Greek tragedy could hit South Eastern Europe

Published: April 30, 2010

Regional banks should prepare for the worst, warns analyst.

Greece’s economic and financial crisis may threaten stability in the banking sectors of South Eastern Europe, where several Greek banks have extensive operations, according to analyst IHS Global Insight.

The impact of the Greek debt crisis is being felt in the banking sector as the economic outlook worsens, affecting loan quality; as ratings downgrades of Greek companies and banks increase funding costs; and as the price of government and other bonds held as collateral by Greek banks falls, thus weakening capital ratios and the ability of banks to lend. 

IHS banking analyst Toby Wight said this is likely to extend the degree to which Greek banks can provide liquidity and capital support to their subsidiaries elsewhere in the region, notably – but not exclusively – Bulgaria and Serbia. 

In Bulgaria, four of the top 10 banks are subsidiaries of Greek banks and account for 25% of total bank assets in the country, whereas in Serbia a similar but less pronounced situation exists in which two of the top 10 banks are Greek-owned and account for 11% of total assets. 

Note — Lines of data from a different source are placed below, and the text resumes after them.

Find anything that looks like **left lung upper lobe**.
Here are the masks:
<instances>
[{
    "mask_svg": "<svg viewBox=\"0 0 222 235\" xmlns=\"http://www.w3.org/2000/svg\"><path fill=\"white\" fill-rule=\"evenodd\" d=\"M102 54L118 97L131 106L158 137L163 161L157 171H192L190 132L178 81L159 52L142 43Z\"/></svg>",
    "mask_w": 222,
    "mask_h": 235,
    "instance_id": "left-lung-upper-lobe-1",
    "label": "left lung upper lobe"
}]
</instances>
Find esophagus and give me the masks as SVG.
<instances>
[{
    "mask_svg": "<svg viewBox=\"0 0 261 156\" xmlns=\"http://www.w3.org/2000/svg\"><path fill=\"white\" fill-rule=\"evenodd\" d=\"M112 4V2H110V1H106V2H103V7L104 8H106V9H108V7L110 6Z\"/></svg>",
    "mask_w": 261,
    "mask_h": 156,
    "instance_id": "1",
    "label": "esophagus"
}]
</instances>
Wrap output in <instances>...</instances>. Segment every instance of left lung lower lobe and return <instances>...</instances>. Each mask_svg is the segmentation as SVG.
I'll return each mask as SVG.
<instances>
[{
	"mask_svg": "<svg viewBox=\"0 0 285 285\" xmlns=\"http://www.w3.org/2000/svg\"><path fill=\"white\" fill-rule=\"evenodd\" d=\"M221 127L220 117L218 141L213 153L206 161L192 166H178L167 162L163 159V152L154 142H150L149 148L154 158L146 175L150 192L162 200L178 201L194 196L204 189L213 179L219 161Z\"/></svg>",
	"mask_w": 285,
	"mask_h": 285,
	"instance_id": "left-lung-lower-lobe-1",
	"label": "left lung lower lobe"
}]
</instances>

Some of the Greek banks involved – including National Bank of Greece, Eurobank EFG and Piraeus Bank – are signatories to the European Bank Coordination Initiative (EBCI), under which foreign banks have committed to support their subsidiaries in Eastern Europe, although in the case of Serbia this commitment had already been watered down even before the outbreak of the Greek crisis. 
Wight believes that further weakening of Greek bank adherence to the EBCI now seems likely, with adverse consequences for banks in neighbouring countries.